Please rewrite the entries below, changing every "dist" to "distance" and keeping all else unchanged. Leave the pictures out of your answer.

Saved data entries
------------------------

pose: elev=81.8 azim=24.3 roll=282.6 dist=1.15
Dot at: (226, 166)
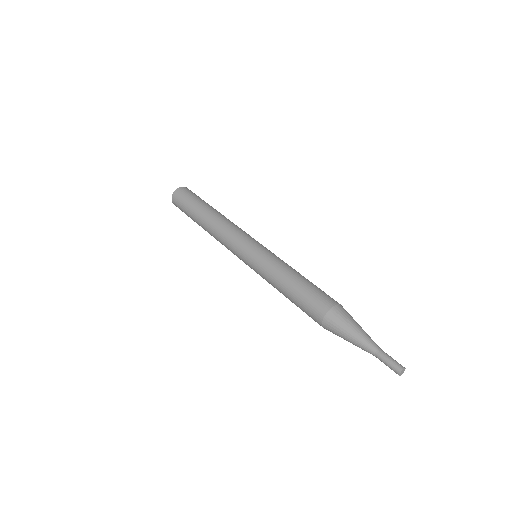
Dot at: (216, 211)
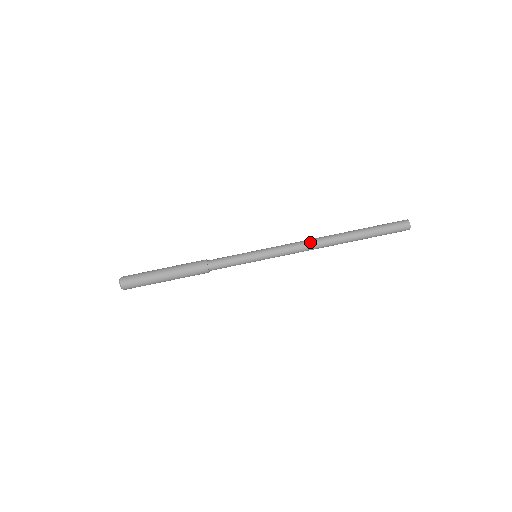
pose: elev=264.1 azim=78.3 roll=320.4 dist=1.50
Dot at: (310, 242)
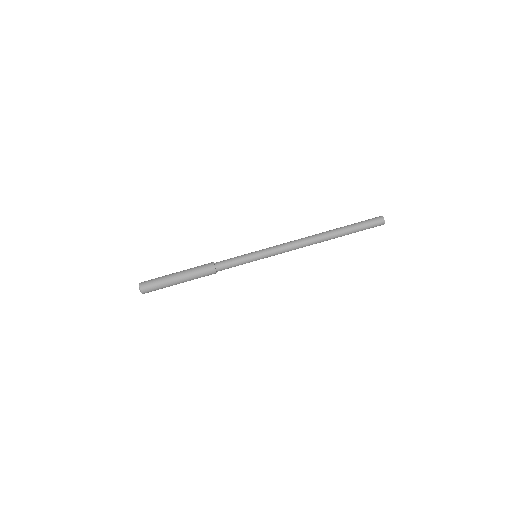
Dot at: (302, 243)
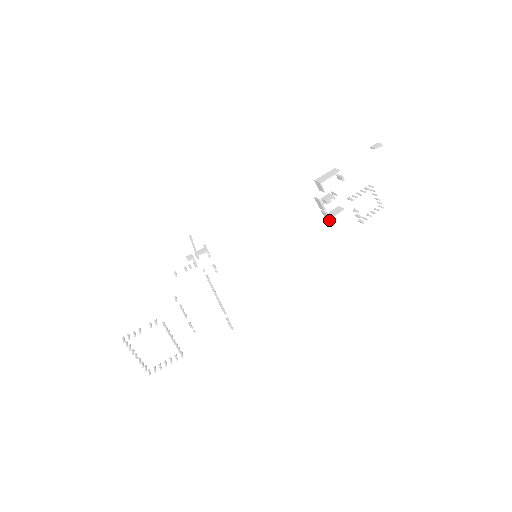
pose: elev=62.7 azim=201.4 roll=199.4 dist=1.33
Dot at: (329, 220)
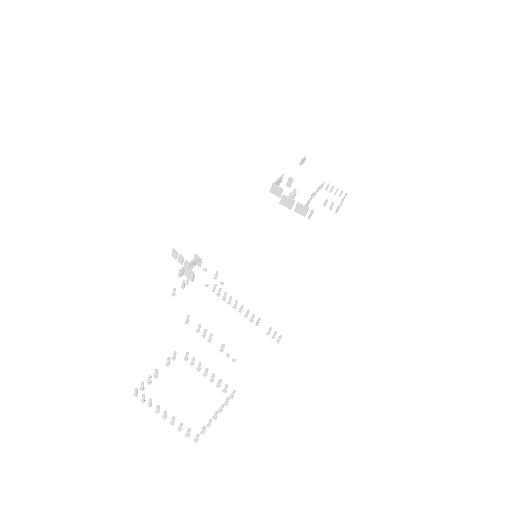
Dot at: (305, 208)
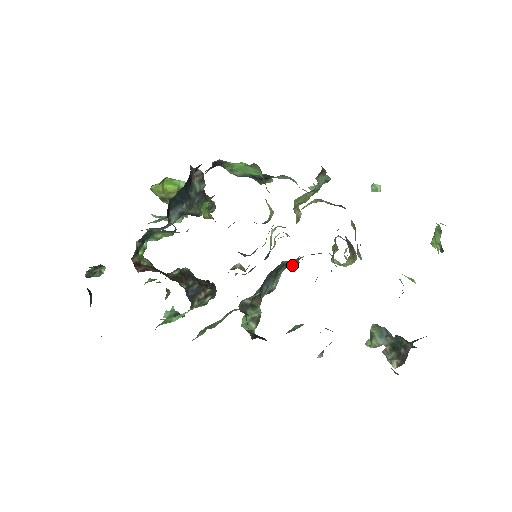
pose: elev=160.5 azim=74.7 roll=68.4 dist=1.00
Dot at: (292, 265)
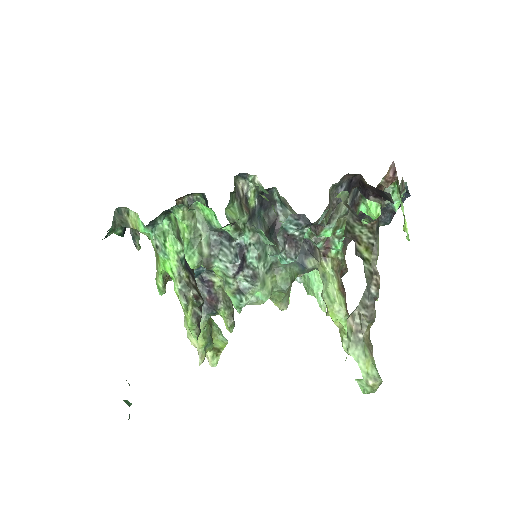
Dot at: (283, 284)
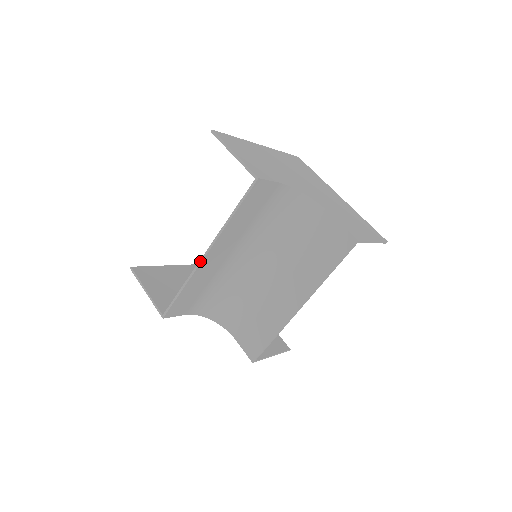
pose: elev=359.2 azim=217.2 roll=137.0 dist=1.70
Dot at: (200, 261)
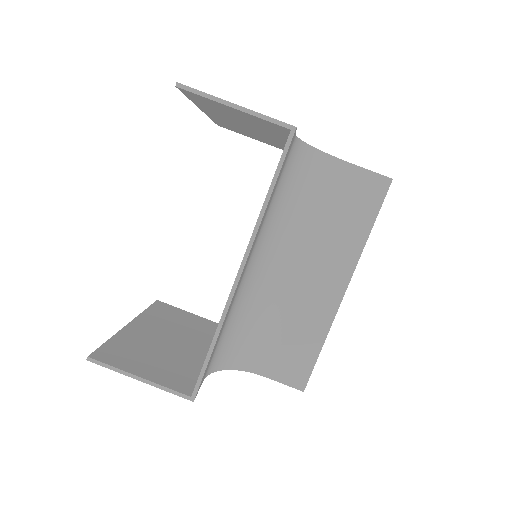
Dot at: (234, 286)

------------------------

> _WRITTEN RESPONSE_
pose: elev=81.8 azim=24.3 roll=282.6 distance=1.15
Dot at: (226, 166)
Dot at: (216, 211)
pose: elev=264.1 azim=78.3 roll=320.4 distance=1.50
Dot at: (310, 242)
Dot at: (302, 243)
pose: elev=62.7 azim=201.4 roll=199.4 distance=1.33
Dot at: (329, 220)
Dot at: (305, 208)
pose: elev=160.5 azim=74.7 roll=68.4 distance=1.00
Dot at: (292, 265)
Dot at: (283, 284)
pose: elev=359.2 azim=217.2 roll=137.0 distance=1.70
Dot at: (200, 261)
Dot at: (234, 286)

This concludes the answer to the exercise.